St Leonards based artists Katie Boccaccini Meadows and Conor Chignoli come together to present Semi-Permanent,  a nuanced, impactful exhibition of new work that honours the fundamentals of raw materials and evokes questions about our emotive alignment to objects.

Semi-Permanent traces a shared desire between the two artists to let materials speak for themselves whilst acknowledging the different but equally refined ways in which they create work that is raw, organic and always alive. 

Here Chignoli shares a striking selection of pieces that, whilst complete, feel ongoing in their use of natural materials. Meadows takes an interactive approach to showcasing ephemeral objects that can either be destroyed by you, the viewer or the hands of time. 

Semi-Permanent is a look into both the functional and spiritual elements of the artists’ work.

Katie Boccaccini Meadows

The desire for interaction came from wanting to offer a bit of myself to people.”

In Semi-Permanent, Katie Boccaccini Meadows puts you at the centre of the experience. Channelling a desire to create and destroy simultaneously, the artist asks us to consider if an object is only meaningful if it exists or if it’s possible to find meaning in its ending. 

Offering is an installation that invites you to take one of seven ceramic charms and place them in water and watch as they dissolve. Adding another layer to the experience via audio, you can listen to the drone-like but harmonic sounds of pottery wheels turning. 

Is It Destruction That You Require To Feel? Features six hand-made vessels falling apart. Inspired by Roman pottery and elevated by a plinth, the vessels are watched by a camera and lit by artificial light as they slowly decompose during the duration of the exhibition. 

BIO: Katie Boccaccini Meadows is an East Sussex based artist who graduated from Bath School of Art and Design in 2010. Going on to win the New Designer of the Year runner-up award for her degree collection, she is known for her intricate crafted creations that fuse art and function. Her pieces are crafted with complex textures, organic patterns and unexpected embellishments. inspired by the human condition and our relationship to objects, Meadows works with a playful, curious approach to form, texture and storytelling.

Conor Chignoli

the materials and mythologies are vital, they feel fundamental, elemental.”

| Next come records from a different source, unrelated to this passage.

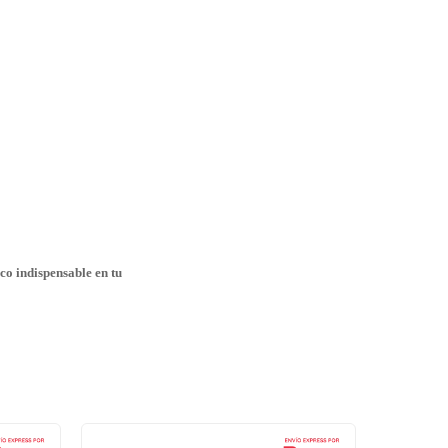
co indispensable en tu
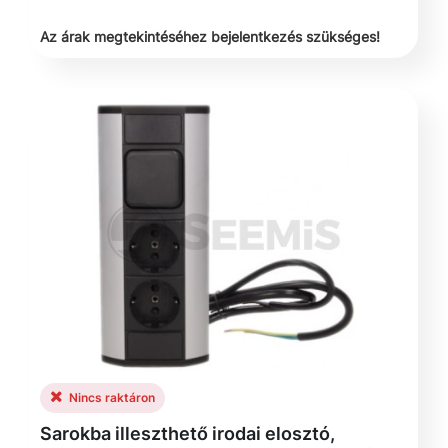
Az árak megtekintéséhez bejelentkezés szükséges!
Nincs raktáron
Sarokba illeszthető irodai elosztó,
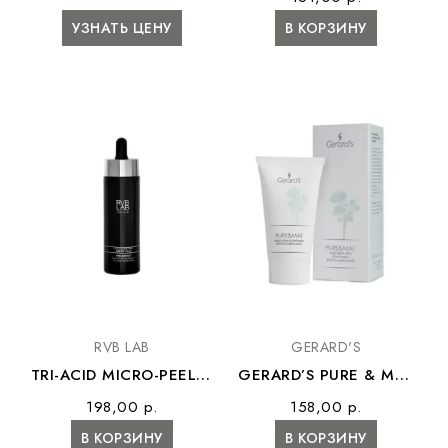
Эксфолиирующая и
Отшелушивающий
УЗНАТЬ ЦЕНУ
В КОРЗИНУ
регенерирующая...
крем-пилинг...
RVB LAB
GERARD'S
TRI-ACID MICRO-PEEL –
GERARD’S PURE & MAT
Микропилинг
MASK – Мгновенно
198,00 р.
158,00 р.
концентрат
очищающая маска для
В КОРЗИНУ
В КОРЗИНУ
лица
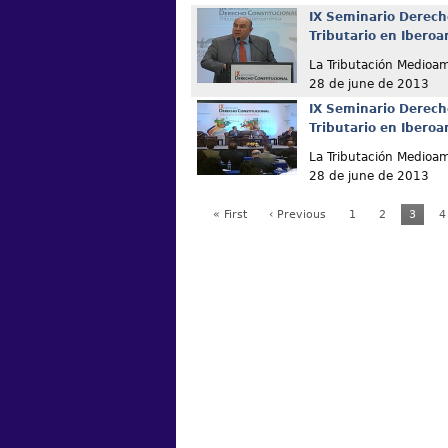
IX Seminario Derech
Tributario en Ibero
La Tributación Medioam
28 de june de 2013
IX Seminario Derech
Tributario en Ibero
La Tributación Medioam
28 de june de 2013
« First
‹ Previous
1
2
3
4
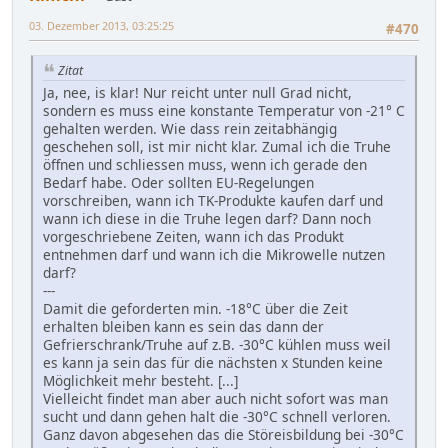
03. Dezember 2013, 03:25:25
#470
Zitat
Ja, nee, is klar! Nur reicht unter null Grad nicht,
sondern es muss eine konstante Temperatur von -21° C
gehalten werden. Wie dass rein zeitabhängig
geschehen soll, ist mir nicht klar. Zumal ich die Truhe
öffnen und schliessen muss, wenn ich gerade den
Bedarf habe. Oder sollten EU-Regelungen
vorschreiben, wann ich TK-Produkte kaufen darf und
wann ich diese in die Truhe legen darf? Dann noch
vorgeschriebene Zeiten, wann ich das Produkt
entnehmen darf und wann ich die Mikrowelle nutzen
darf?
---
Damit die geforderten min. -18°C über die Zeit
erhalten bleiben kann es sein das dann der
Gefrierschrank/Truhe auf z.B. -30°C kühlen muss weil
es kann ja sein das für die nächsten x Stunden keine
Möglichkeit mehr besteht. [...]
Vielleicht findet man aber auch nicht sofort was man
sucht und dann gehen halt die -30°C schnell verloren.
Ganz davon abgesehen das die Störeisbildung bei -30°C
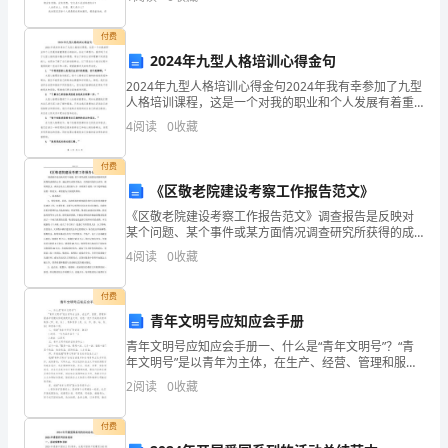
廉
让自己的心静下来，思考自己未来的方向。怎么写
制
付费
2024年九型人格培训心得金句
度
2024年九型人格培训心得金句2024年我有幸参加了九型
人格培训课程，这是一个对我的职业和个人发展有着重
建
要意义的培训。在这个课程中，我学到了关于九型人格
4
阅读
0
收藏
的基本概念和原理，学会了如何认识和理解不同类型的
设
付费
是
《区敬老院建设考察工作报告范文》
党
《区敬老院建设考察工作报告范文》调查报告是反映对
某个问题、某个事件或某方面情况调查研究所获得的成
的
果的文章，通过事实说明其观点，对调查对象作出评
4
阅读
0
收藏
价，阐明其意义，或从总结点上的经验入手，讲明某个
道理。以下
十
付费
七
青年文明号应知应会手册
青年文明号应知应会手册一、什么是“青年文明号”？“青
大
年文明号”是以青年为主体，在生产、经营、管理和服务
中创建的体现高度职业文明、创造一流工作成绩的青年
2
阅读
0
收藏
的
集体（班、组、队）、青年岗位（岗、台、车、船、
站、
一
付费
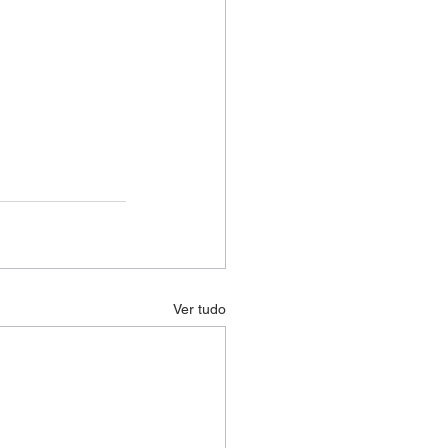
Ver tudo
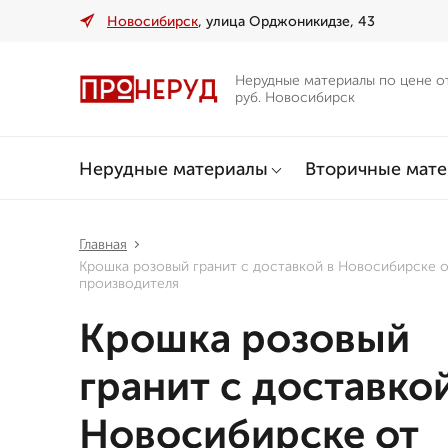
Новосибирск
, улица Орджоникидзе, 43
Нерудные материалы по цене о
руб. Новосибирск
Нерудные материалы
Вторичные мат
Главная
Крошка розовый гранит с доставкой в Новосибирске 
производителя
Крошка розовый
гранит с доставкой
Новосибирске от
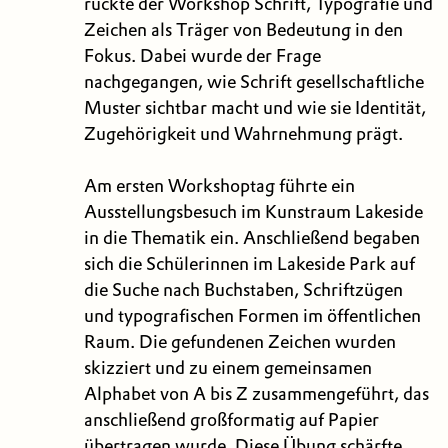
rückte der Workshop Schrift, Typografie und
Zeichen als Träger von Bedeutung in den
Fokus. Dabei wurde der Frage
nachgegangen, wie Schrift gesellschaftliche
Muster sichtbar macht und wie sie Identität,
Zugehörigkeit und Wahrnehmung prägt.
Am ersten Workshoptag führte ein
Ausstellungsbesuch im Kunstraum Lakeside
in die Thematik ein. Anschließend begaben
sich die Schülerinnen im Lakeside Park auf
die Suche nach Buchstaben, Schriftzügen
und typografischen Formen im öffentlichen
Raum. Die gefundenen Zeichen wurden
skizziert und zu einem gemeinsamen
Alphabet von A bis Z zusammengeführt, das
anschließend großformatig auf Papier
übertragen wurde. Diese Übung schärfte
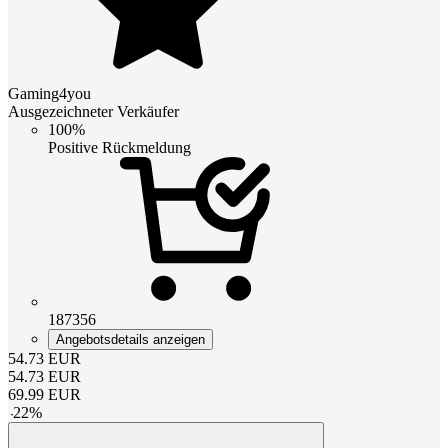
Gaming4you
Ausgezeichneter Verkäufer
100%
Positive Rückmeldung
187356
Angebotsdetails anzeigen
54.73
EUR
54.73
EUR
69.99
EUR
-
22
%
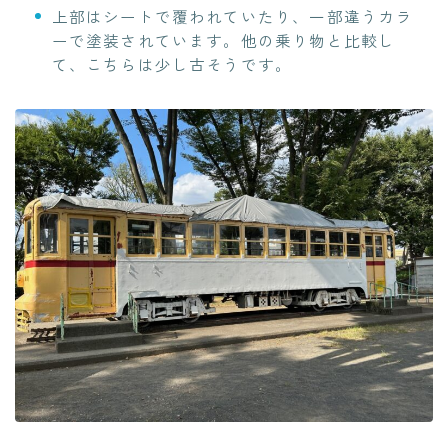
上部はシートで覆われていたり、一部違うカラ
ーで塗装されています。他の乗り物と比較し
て、こちらは少し古そうです。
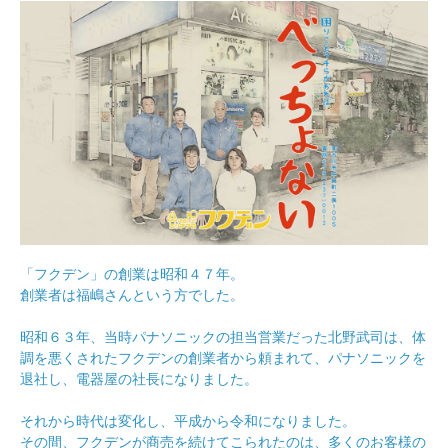
「フクデン」の創業は昭和４７年。
創業者は福嶋さんという方でした。
昭和６３年、当時パナソニックの担当営業だった北野武司は、体
調を悪くされたフクデンの創業者から頼まれて、パナソニックを
退社し、電器屋の社長になりました。
それから時代は変化し、平成から令和になりました。
その間、フクデンが商売を続けてこられたのは、多くのお客様の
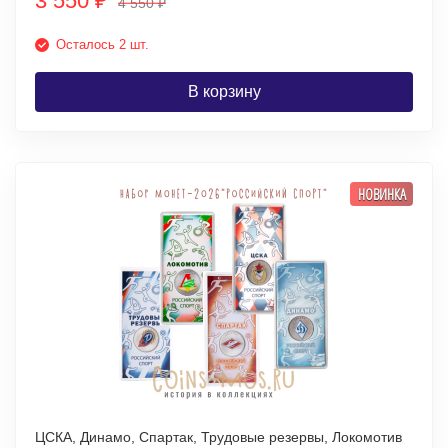
3 550
₽
4 550
₽
Осталось 2 шт.
В корзину
НОВИНКА
ЦСКА, Динамо, Спартак, Трудовые резервы, Локомотив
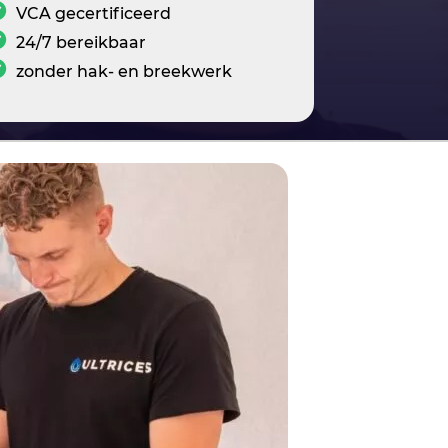
VCA gecertificeerd
24/7 bereikbaar
zonder hak- en breekwerk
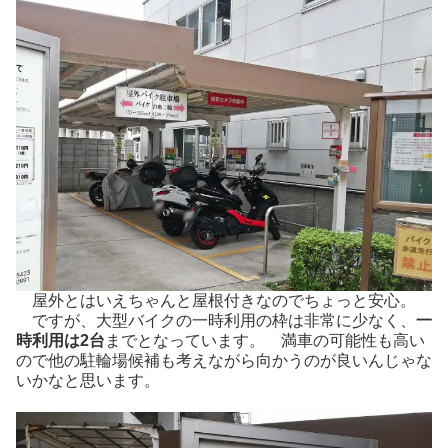
屋外とはいえちゃんと屋根付きなのでちょっと安心。
ですが、大型バイクの一時利用の枠は非常に少なく、
一
時利用は2台
までとなっています。 満車の可能性も高い
ので他の駐輪場候補も考えながら向かうのが良いんじゃな
いかなと思います。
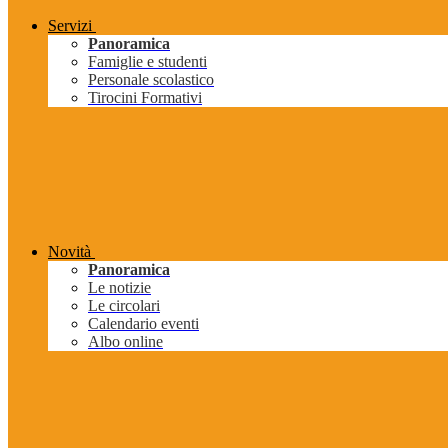
Servizi
Panoramica
Famiglie e studenti
Personale scolastico
Tirocini Formativi
Novità
Panoramica
Le notizie
Le circolari
Calendario eventi
Albo online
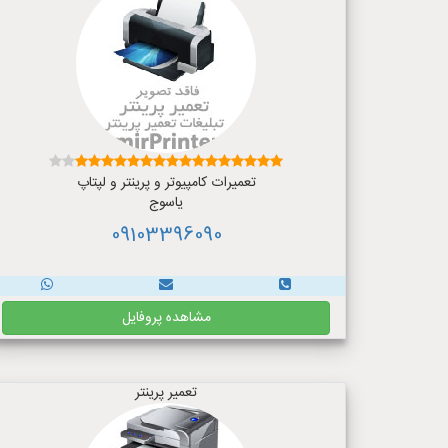
تعمیرات کامپیوتر و پرینتر و لپتاپ
یاسوج
09103396090
مشاهده پروفایل
تعمیر پرینتر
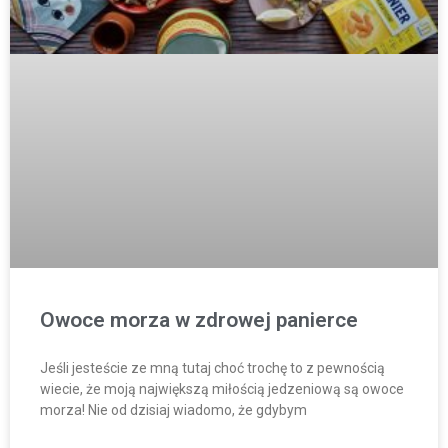
Owoce morza w zdrowej panierce
Jeśli jesteście ze mną tutaj choć trochę to z pewnością
wiecie, że moją największą miłością jedzeniową są owoce
morza! Nie od dzisiaj wiadomo, że gdybym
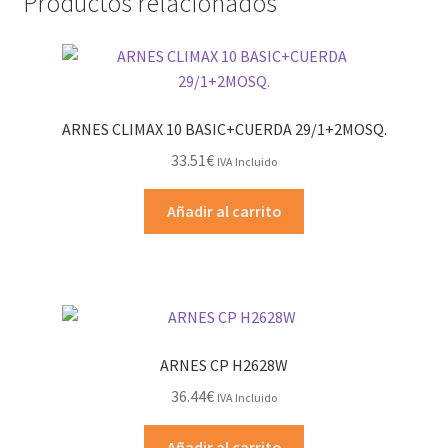
Productos relacionados
ARNES CLIMAX 10 BASIC+CUERDA 29/1+2MOSQ.
33.51
€
IVA Incluido
Añadir al carrito
ARNES CP H2628W
36.44
€
IVA Incluido
Añadir al carrito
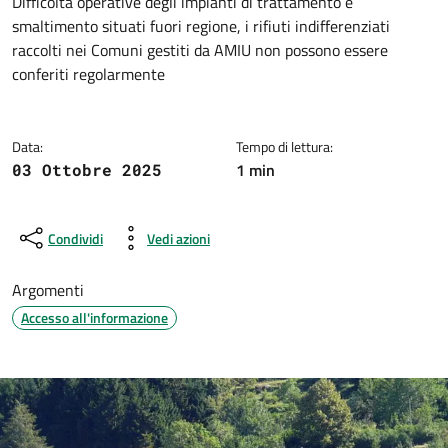
Dettagli della notizia
Difficoltà operative degli impianti di trattamento e
smaltimento situati fuori regione, i rifiuti indifferenziati
raccolti nei Comuni gestiti da AMIU non possono essere
conferiti regolarmente
Data:
Tempo di lettura:
1 min
03 Ottobre 2025
Condividi
Vedi azioni
Argomenti
Accesso all'informazione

Chignoli shares a selection of recently completed works, a snapshot of his practice right now. Figurative elements emerge in graphite alongside his more totemic abstract forms in mica and marble. There is a sense of stepping back, letting the work reveal itself to the viewer

A God-Shaped Body is the lead piece displayed here, a capstone to a period of playing with the fluid power of light. Composed of hundreds of hand-sliced, slithers of mica hovering, delicately tethered to the paper’s surface. The work invites us to consider the very nature of human consciousness- how we are a mirror to the divine, both the audience and the performer in our own existence.

Across the other works, Chignoli unpacks his experience with post-therapy journaling. Turning to graphite (sourced from pencils), these drawings investigate this new personal mythology and its meeting point with the ancient mythologies that shape his practice. Giving these works a more intimate and introspective tone.

BIO: The London-born, East Sussex based artist graduated from Camberwell in 2009. Maintaining a studio-based practice, both producing and showing work, Chignoli’s interest lies in materials that he can source and work with by hand. From marble to silk, rocks to seeds- his approach is robust, organic and led by the tactile qualities of each material. Inspired by the parallels between science and mythology, his predominately wall-based works are raw yet intricate, anchored by complex process.

Join us Friday 14 November for the opening drinks and first look at the show. Open all weekend.